-- Start Page text --

Bleh. The first one was far more interesting, IMHO.


----------



## Dennis461 (Jan 5, 2018)

*how about this*

This is fun, we get to design layouts and someone else has to spend the money


----------



## DonR (Oct 18, 2012)

I agree with J Albert. Why would you not have the
ability to run your trains from one circuit to the other?
You have the room to make the connection with
the addition of turnouts.

There also seems to be sufficient space to allow
more industrial or yard spurs. These add more
opportunities for a variety of train operations.
If possible, add a passing siding. This makes 
it possible for a loco to get before or behind a car.

Don


----------



## sid (Mar 26, 2018)

well i liked your rail road. i also like the one dennis put up there as well. that one looks pretty good to me. hahahahahaha


----------



## Dennis461 (Jan 5, 2018)

sid said:


> well i liked your rail road. i also like the one dennis put up there as well. that one looks pretty good to me. hahahahahaha


Did I post the wrong one? I modified his original to link inner and outer, and made yard dedicated to inner loop.


----------



## tankist (Jun 11, 2009)

I like the second version better - the S curves are a bad thing and need to be avoided.

See attached for how I see a simple 4x12 double loop. This way you can run two trains and have some sidings to have possibility to do some work when you get bored. Or at the least have minimal space to store unused equipment.

Since you not doing permanent at this point things can be impoved later on as you get a better idea of what you want to do.

Good luck


----------



## DonR (Oct 18, 2012)

Tankist has the best suggestion yet.

It has the two ovals, but they are connected
so trains can move between them.

It has some spurs for switching and a passing
siding so loco can get either end of a car.

Don


----------



## CTValleyRR (Jul 26, 2014)

-- End Page text --
-- Start Supplied information --

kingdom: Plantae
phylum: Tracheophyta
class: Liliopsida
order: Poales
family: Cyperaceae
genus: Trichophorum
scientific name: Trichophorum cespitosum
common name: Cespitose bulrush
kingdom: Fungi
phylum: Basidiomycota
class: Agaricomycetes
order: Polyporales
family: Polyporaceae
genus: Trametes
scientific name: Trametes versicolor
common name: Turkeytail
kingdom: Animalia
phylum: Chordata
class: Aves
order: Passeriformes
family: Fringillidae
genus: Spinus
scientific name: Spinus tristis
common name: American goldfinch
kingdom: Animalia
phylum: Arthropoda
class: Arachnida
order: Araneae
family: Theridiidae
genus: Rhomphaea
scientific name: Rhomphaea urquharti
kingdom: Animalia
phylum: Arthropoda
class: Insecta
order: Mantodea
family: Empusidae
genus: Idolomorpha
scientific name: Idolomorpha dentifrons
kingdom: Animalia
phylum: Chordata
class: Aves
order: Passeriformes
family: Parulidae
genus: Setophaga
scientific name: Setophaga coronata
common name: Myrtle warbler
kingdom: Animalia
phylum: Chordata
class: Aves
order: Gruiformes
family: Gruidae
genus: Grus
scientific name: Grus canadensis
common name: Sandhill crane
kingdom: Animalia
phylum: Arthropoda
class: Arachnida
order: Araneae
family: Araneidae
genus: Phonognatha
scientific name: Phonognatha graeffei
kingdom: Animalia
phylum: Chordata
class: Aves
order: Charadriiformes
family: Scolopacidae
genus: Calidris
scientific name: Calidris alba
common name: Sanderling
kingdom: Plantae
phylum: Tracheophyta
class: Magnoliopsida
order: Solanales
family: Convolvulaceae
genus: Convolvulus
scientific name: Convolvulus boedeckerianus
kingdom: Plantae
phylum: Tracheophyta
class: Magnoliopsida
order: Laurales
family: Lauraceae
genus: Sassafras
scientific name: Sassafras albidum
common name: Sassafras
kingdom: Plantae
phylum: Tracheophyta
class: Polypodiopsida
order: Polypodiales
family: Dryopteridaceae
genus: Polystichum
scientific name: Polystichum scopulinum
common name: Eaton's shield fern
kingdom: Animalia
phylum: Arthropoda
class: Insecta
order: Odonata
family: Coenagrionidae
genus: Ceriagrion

-- End Supplied information --

Please answer these from the layout thread:
(a) What does tankist say is a bad thing that needs to be avoided?
(b) According to DonR's first post, what does adding a passing siding make possible?
(c) In the reply to sid, what did Dennis461 say he made the yard dedicated to?
These lines have nothing to do with the layout thread.

Solution for this task
(a) The S curves.
(b) It makes it possible for a loco to get before or behind a car.
(c) The inner loop.